The goat was used as the animal model because the anatomical structure of the knee is similar to that of humans [39,40,41]. The full thickness of the knee cartilage of goats is only 2 mm, and a simple cartilage defect substitute is difficult to fix firmly [42]. In addition, cartilage damage often accompanies damage to the subchondral bone. Many studies have suggested that cartilage damage and subchondral bone should be repaired [43, 44]. A cartilage defect with a diameter up to 3 mm can be repaired without intervention [45]. Therefore, large cylindrical osteochondral defects (diameter: 8 mm, height: 8 mm) were used in our research. Based on the IHC and molecular biology in vivo analysis, the COL-HA-PVA hydrogels promoted the repair of cartilage defects, and hydrogels seeded with chondrocytes were more effective than the hydrogel only group (control). These results are consistent with other studies that have shown that a scaffold inoculated with cell has a better effect on cartilage repair [46, 47]. The microfracture of subchondral bone helps in the healing process, although most of the neo-tissue might be fibrocartilage [48, 49]. Based on the results of IHC and molecular biology, a small amount of cartilage-like matrix was produced in the control group without hydrogel, which suggests that the goat cartilage has the ability for self-repair. In addition, the chondrogenic matrix was more prominent in the cell-seeded and cell-free scaffolds in this research; compared with the cell-free group, the cell-seeded group had more cartilage formation, corresponding to published research [49, 50].

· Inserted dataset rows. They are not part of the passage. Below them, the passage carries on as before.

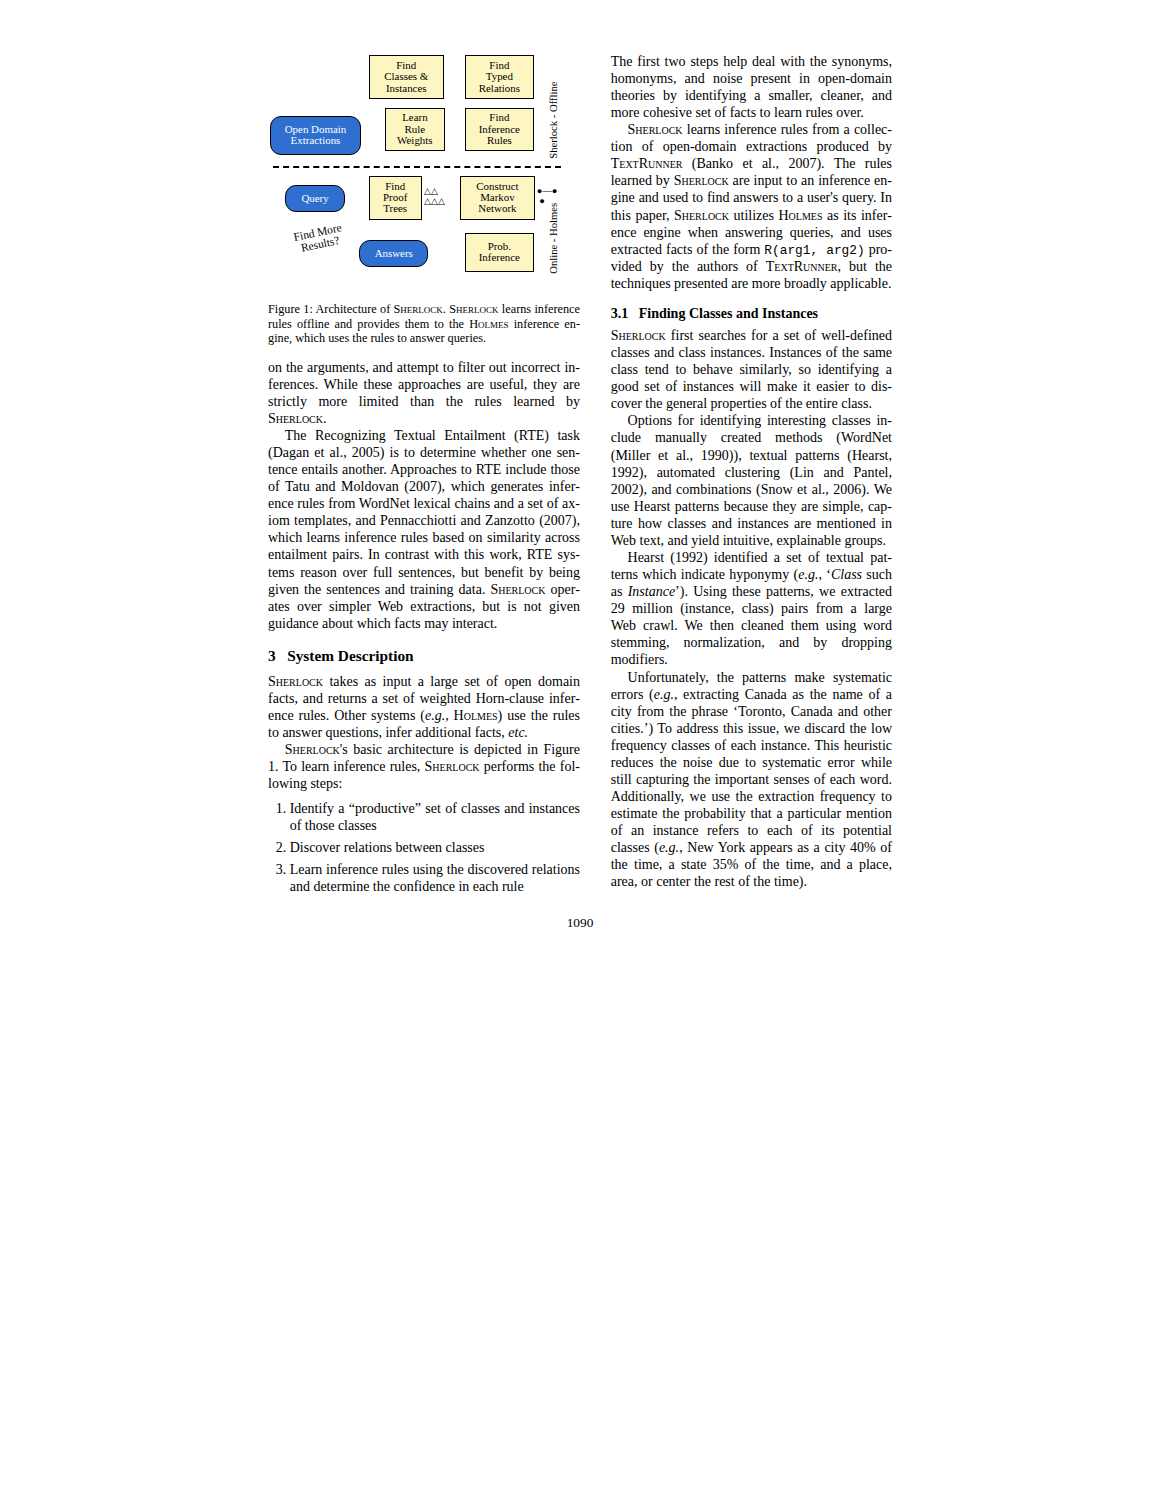Find
Classes &
Instances
Find
Typed
Relations
Learn
Rule
Weights
Find
Inference
Rules
Open Domain
Extractions
Find
Proof
Trees
Construct
Markov
Network
Query
Answers
Prob.
Inference
Find More
Results?
Sherlock - Offline
Online - Holmes
△△
△△△
●—●
●
Figure 1: Architecture of Sherlock. Sherlock learns inference rules offline and provides them to the Holmes inference engine, which uses the rules to answer queries.
on the arguments, and attempt to filter out incorrect inferences. While these approaches are useful, they are strictly more limited than the rules learned by Sherlock.
The Recognizing Textual Entailment (RTE) task (Dagan et al., 2005) is to determine whether one sentence entails another. Approaches to RTE include those of Tatu and Moldovan (2007), which generates inference rules from WordNet lexical chains and a set of axiom templates, and Pennacchiotti and Zanzotto (2007), which learns inference rules based on similarity across entailment pairs. In contrast with this work, RTE systems reason over full sentences, but benefit by being given the sentences and training data. Sherlock operates over simpler Web extractions, but is not given guidance about which facts may interact.
3 System Description
Sherlock takes as input a large set of open domain facts, and returns a set of weighted Horn-clause inference rules. Other systems (e.g., Holmes) use the rules to answer questions, infer additional facts, etc.
Sherlock's basic architecture is depicted in Figure 1. To learn inference rules, Sherlock performs the following steps:
Identify a “productive” set of classes and instances of those classes
Discover relations between classes
Learn inference rules using the discovered relations and determine the confidence in each rule
The first two steps help deal with the synonyms, homonyms, and noise present in open-domain theories by identifying a smaller, cleaner, and more cohesive set of facts to learn rules over.
Sherlock learns inference rules from a collection of open-domain extractions produced by TextRunner (Banko et al., 2007). The rules learned by Sherlock are input to an inference engine and used to find answers to a user's query. In this paper, Sherlock utilizes Holmes as its inference engine when answering queries, and uses extracted facts of the form R(arg1, arg2) provided by the authors of TextRunner, but the techniques presented are more broadly applicable.
3.1 Finding Classes and Instances
Sherlock first searches for a set of well-defined classes and class instances. Instances of the same class tend to behave similarly, so identifying a good set of instances will make it easier to discover the general properties of the entire class.
Options for identifying interesting classes include manually created methods (WordNet (Miller et al., 1990)), textual patterns (Hearst, 1992), automated clustering (Lin and Pantel, 2002), and combinations (Snow et al., 2006). We use Hearst patterns because they are simple, capture how classes and instances are mentioned in Web text, and yield intuitive, explainable groups.
Hearst (1992) identified a set of textual patterns which indicate hyponymy (e.g., ‘Class such as Instance’). Using these patterns, we extracted 29 million (instance, class) pairs from a large Web crawl. We then cleaned them using word stemming, normalization, and by dropping modifiers.
Unfortunately, the patterns make systematic errors (e.g., extracting Canada as the name of a city from the phrase ‘Toronto, Canada and other cities.’) To address this issue, we discard the low frequency classes of each instance. This heuristic reduces the noise due to systematic error while still capturing the important senses of each word. Additionally, we use the extraction frequency to estimate the probability that a particular mention of an instance refers to each of its potential classes (e.g., New York appears as a city 40% of the time, a state 35% of the time, and a place, area, or center the rest of the time).
1090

Further studies are necessary for realization of the further application of COL-HA-PVA hydrogels. First, the mechanical properties of the materials, including compression, tension, shear, and friction, need to be further tested, and the mechanical properties can be optimized by structure or composition changes [51, 52]. Second, there are some differences between the biodegradable COL reticular structure and COL in natural cartilage, and the COL microscaffold in the hybrid hydrogels tends to be structurally unstable. Further study is needed to balance the degradation of COL and the formation of neo-tissue. Finally, longer periods of observation in vivo should be performed to verify the practicability of COL-HA-PVA hydrogels in cartilage defects.

5 Conclusions

COL-HA-PVA hydrogels were created using FDM printing, freeze-drying crosslinking, double steaming water demolding, and genipin crosslinking. In the hybrid PVA hydrogels, the HA-PVA hydrogels have an interconnected macropore structure, which simulates the characteristics of the viscoelastic material of natural cartilage, while the infilled degrading COL microscaffolds improved the biocompatibility of hydrogels, allowing for cell adhesion. The in vitro experiments revealed excellent cellular biocompatibility, and the hybrid hydrogels had more cartilage formation when the diameter of the print-denatured PVA scaffold was 1.6 mm. The in vivo results showed that the COL-HA-PVA hydrogels could effectively repair cartilage defects, especially when inoculated with chondrocytes in advance. The results of this study indicate that the COL-HA-PVA hydrogels have promising application in cartilage repair.